The overall predictive performance of the surrogate models was tested through
5-fold cross-validation on the generated datasets.
    As a first step, we performed a simple correlation analysis using the Spear-
man correlation coefficient between the MSE of the considered models and the
investigated ELA features. However, no single ELA feature was found to be
discriminative for surrogate model performance, although a few features were
positively (or negatively) correlated with all considered models, which indicates
the landscape to be difficult (or easy) for fitting any of them.
    As a second step, a classification tree representing a multivariate statistical
analysis was built using the obtained results. The resulting tree is depicted in
Figure 1. 79 ELA features were classified into 29 classes according to which of the
29 considered settings of GP and RF achieved the lowest MSE for the respective
combination of dimension and function among all evaluated settings. Features
describing the global structure of the objective function landscape were detected
as most distinctive (f12, f15, f61, f62, f64, f70, and f71). Global structure of the
landscape can possibly influence the performance of a particular model. Very
interesting is the discovered importance of basic features such as dimension (f1) or
extreme values of the objective function (f3). In addition, skewness (f35) and the
kurtosis (f36) also had influence on surrogate model selection. The last mentioned
observations may suggest that even a set of simple features can provide valuable
information about the model suitability.

= = = = =

§ **REQUIREMENT A**
In two sentences, what does the excerpt on surrogate model performance and ELA features report?
§ **REQUIREMENT B**
Reproduce the surrogate model excerpt word for word, starting with "As a first step, we" and going on through "any of them.".
§ **REQUIREMENT C**
Can you pick up the excerpt on ELA features and surrogate model selection after its final sentence and carry it on?

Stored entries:

= = = = =

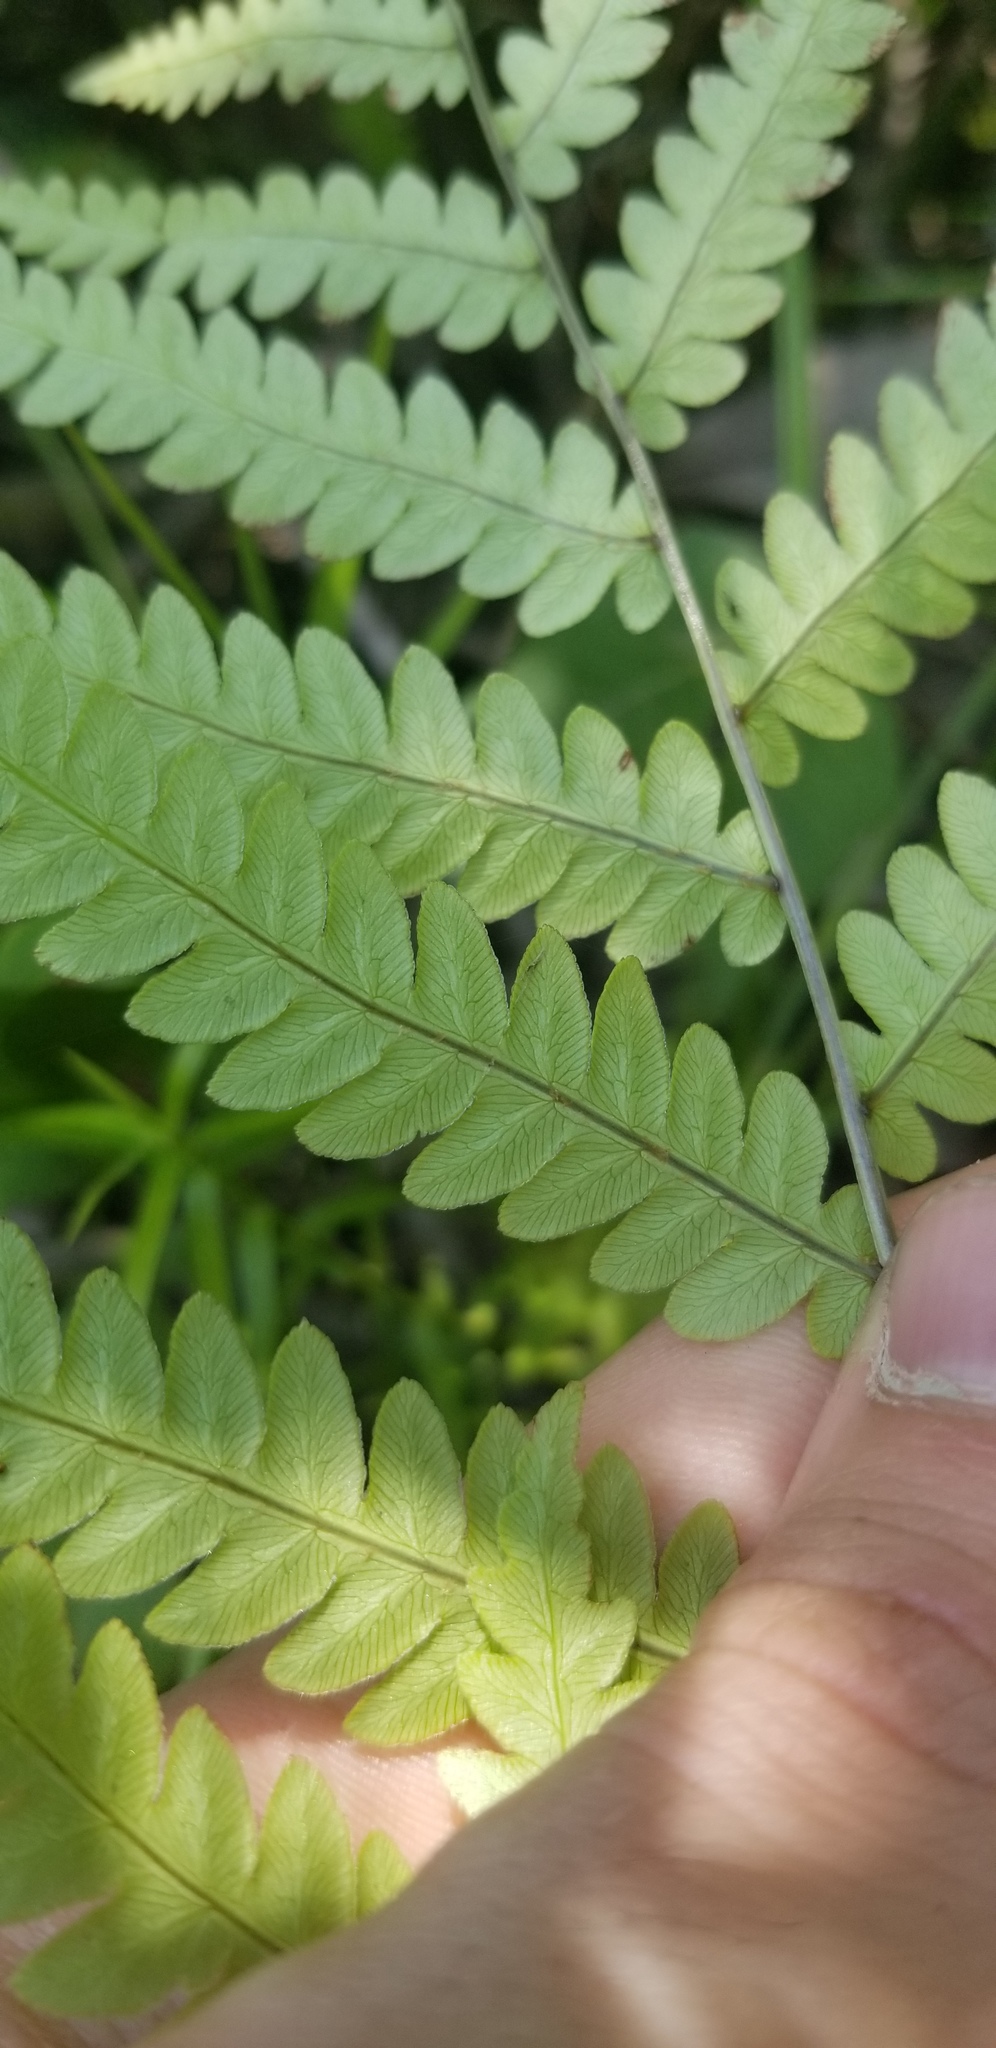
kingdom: Plantae
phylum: Tracheophyta
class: Polypodiopsida
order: Polypodiales
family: Blechnaceae
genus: Anchistea
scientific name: Anchistea virginica
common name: Virginia chain fern
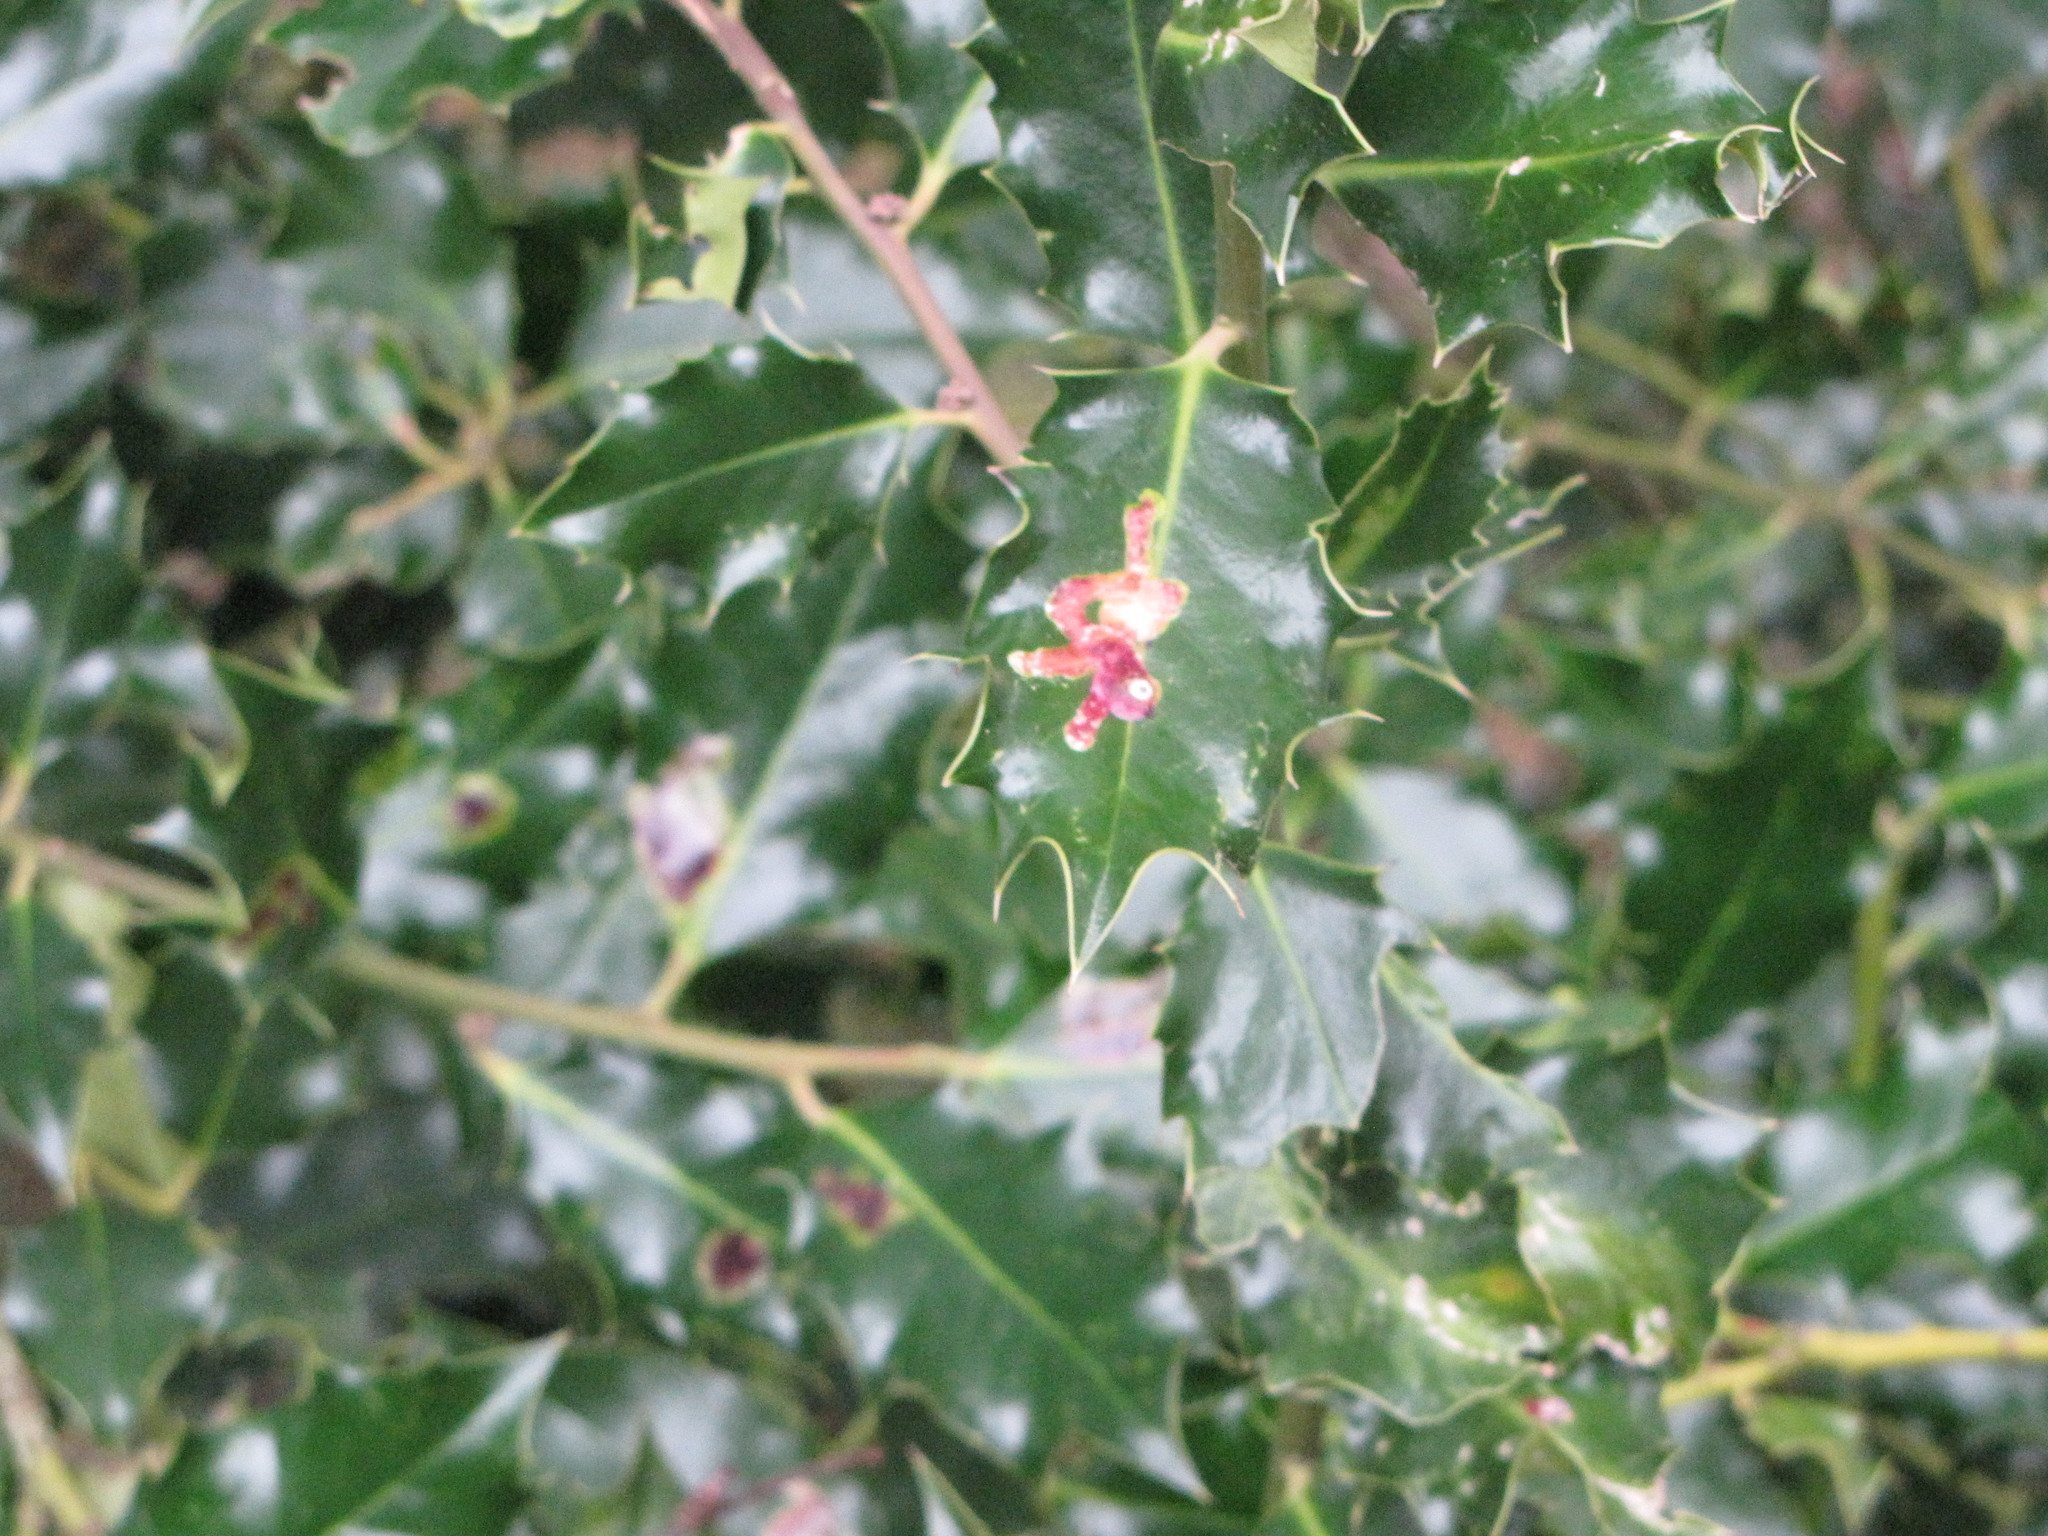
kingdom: Plantae
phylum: Tracheophyta
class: Magnoliopsida
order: Aquifoliales
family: Aquifoliaceae
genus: Ilex
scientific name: Ilex aquifolium
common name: English holly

= = = = =

§ **EXERCISE RESPONSE A**
A Spearman correlation analysis between model MSE and the ELA features found no single feature discriminative for surrogate model performance, although a few features were positively or negatively correlated with all considered models. A classification tree that sorted 79 ELA features into 29 classes of GP and RF settings found features describing the global structure of the landscape most distinctive, while dimension, extreme objective values, skewness and kurtosis also influenced model selection.

§ **EXERCISE RESPONSE B**
As a first step, we performed a simple correlation analysis using the Spear-
man correlation coefficient between the MSE of the considered models and the
investigated ELA features. However, no single ELA feature was found to be
discriminative for surrogate model performance, although a few features were
positively (or negatively) correlated with all considered models, which indicates
the landscape to be difficult (or easy) for fitting any of them.

§ **EXERCISE RESPONSE C**
3     Discussion
The results suggest that clear relationships between the performance of the 29
compared settings of GP and RF models and the considered features are not easy
to derive. Features describing global properties of the landscape are very useful
in case of selection of the surrogate model and its settings. On the other hand,
simple features can also provide important knowledge useful for future decisions.
    The intended direction for our future research is to apply the obtained
knowledge to select a suitable surrogate model for previously unseen data in
designing a metalearning system. Another important research direction is to
investigate the impact of the sampling strategy in the input space to the resulting
landscape features and their relationship with the perfomance of the considered
models and their various settings.

4
     Function instances are defined by transformations (translations, rotations, and shifts)
    of both the search space and function values.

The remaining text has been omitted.